At the peak of summer, with temperatures hovering around 32°C, nothing may seem more important than keeping your flat nice and cool. However, with most wall mounted aircon systems ranging from S$1k–S$3k+, buying an air conditioner isn't an easy option for everyone. Even more, currently-owned units require maintenance and cleaning, and their use can quickly bump up your monthly electricity bill. Overall, these expenses can feel quite daunting.
As a result, many Singaporeans look for alternative ways to keep their homes cooler–but are there any methods that are truly as powerful, while still remaining cost-effective?
Solar Films Can Reduce Room Temperature by 5°C
While most people are familiar with typical suggestions for indoor cooling–taking advantage of natural shade, buying a few low-maintenance plants, optimising airflow–fewer consider options that involve any kind of home renovation. Installing solar window films, however, is an great way to lower temperature without using electricity or even requiring maintenance. While professional installation is usually required (which comes at a fee), quality films can last over 20 years, block up to 79% of solar heat and 99% of UV rays, and even sustain indoor temperatures as much as 5°C below that found outdoors.
Solar films in Singapore vary substantially in price, ranging from S$40–S$160/sqm. Given typical flat dimensions, this translates to about S$100–S$400 for a bedroom (approx 2.5 sqm windows) or S$200–S$800 for a living room (approx 5.0 sqm windows). While these sums may at first seem high, even the maximum–S$1,200 for both 1 bedroom and living room–is less than half the cost of a high-end aircon system. Taking into account aircon maintenance and cleaning fees, installing solar films would actually save money over time.
Cooling Paint – Another Way to Enjoy a 5°C Drop
A few years ago, researchers from Ngee Ann Polytechnic developed a paint product with incredible heat reduction capabilities. "X-Cool," as it's called, can reduce interior temperature by at least 5°C when painted on the exterior walls of a building. While X-Cool is primarily designed for corporate buildings, equally powerful residential variants have emerged since, including Nippon's SolaReflect paint. Such products can be found for about S$100–S$120+ for a 5L can, which is more expensive than non-solar alternatives–especially given 5L doesn't cover a very large surface area. Nonetheless, the cost of multiple cans is still far less than most aircon systems, which means investing in cooling paint could save you money in the long run.
It's worth mentioning that it's against regulation to paint HDB corridors or exterior walls. For those who aren't able to utilise outdoor cooling paints, there are a few indoor options. These products usually need to be diluted and mixed into another paint, which takes a bit more effort.

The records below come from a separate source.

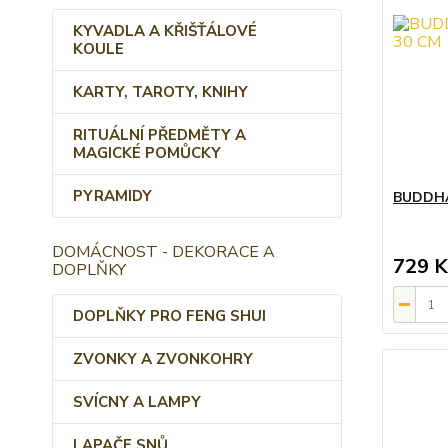
KYVADLA A KŘIŠŤÁLOVÉ
KOULE
KARTY, TAROTY, KNIHY
RITUÁLNÍ PŘEDMĚTY A
MAGICKÉ POMŮCKY
PYRAMIDY
BUDDHA
DOMÁCNOST - DEKORACE A
729 K
DOPLŇKY
DOPLŇKY PRO FENG SHUI
ZVONKY A ZVONKOHRY
SVÍCNY A LAMPY
LAPAČE SNŮ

Powerful Fans Won't Cool, But Can Blow Air 3.5 mps
For those who aren't interested in a larger project (convenience has value in itself), buying a powerful fan may be worthwhile–to an extent. By nature, fans do not actually cool the air. Instead, they push air throughout the room, eliminating stagnant heat and creating a "windchill effect" over skin. While the temperature of a room is unlikely to change, a powerful fan can blow air as fast as 2.5–3.5mps, maintaining peak force for at least 0.5m (~2ft) beyond their face.

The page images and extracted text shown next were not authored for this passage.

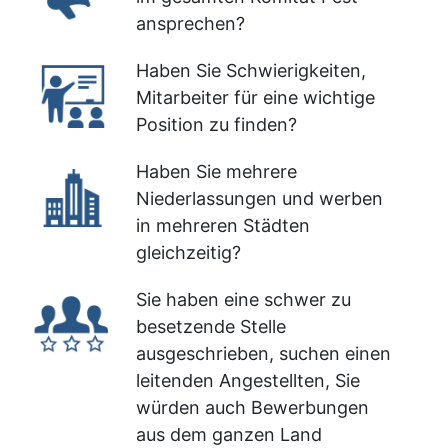
ansprechen?
Haben Sie Schwierigkeiten,
Mitarbeiter für eine wichtige
Position zu finden?
Haben Sie mehrere
Niederlassungen und werben
in mehreren Städten
gleichzeitig?
Sie haben eine schwer zu
besetzende Stelle
ausgeschrieben, suchen einen
leitenden Angestellten, Sie
würden auch Bewerbungen
aus dem ganzen Land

Powerful fans can be a bit expensive. The Dyson TP04 model–known as a market leader–costs an incredible S$899. Cheaper fans have lesser force, and therefore, less of an impact. Fortunately, several credit cards offer rebates for spend with furnishing vendors, which can help to mitigate price. For example, both Citi Rewards Card and OCBC Titanium Card offer 4 miles per S$1 spend with vendors like IKEA and Lazada–which translates to 3,596 miles for that same Dyson purchase. CIMB Platinum MasterCard also offers 10% cashback on purchases with vendors like Harvey Norman, COURTS, Best Denki and more–all of which sell a variety of fans.

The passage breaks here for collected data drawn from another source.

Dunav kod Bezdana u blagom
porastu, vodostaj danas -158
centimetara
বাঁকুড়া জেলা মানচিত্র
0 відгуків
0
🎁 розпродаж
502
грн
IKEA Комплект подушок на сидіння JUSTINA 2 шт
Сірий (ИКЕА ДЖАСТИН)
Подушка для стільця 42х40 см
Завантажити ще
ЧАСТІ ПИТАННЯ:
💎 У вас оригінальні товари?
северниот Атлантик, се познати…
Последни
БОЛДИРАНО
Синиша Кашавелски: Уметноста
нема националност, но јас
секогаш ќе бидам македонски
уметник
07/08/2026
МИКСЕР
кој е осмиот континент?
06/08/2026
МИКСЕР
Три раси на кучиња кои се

Ultimately, there are a few cost-effective alternatives to a traditional aircon system, but they do involve a bit of extra work in the short term. If you do have experience with home improvement projects, investing in solar films or cooling paint could be a great way to save money, while also cooling your home. It's worth mentioning that in all cases–both for an aircon system and the posed alternatives–upfront cost can be quite high. Because of the potential for long term savings, you may want to consider taking out a personal loan or drawing from your savings account, if needed. If you can responsibly keep up with payments and/or avoid fall below fees, you're investment in alternatives now may save you S$100s over the upcoming years.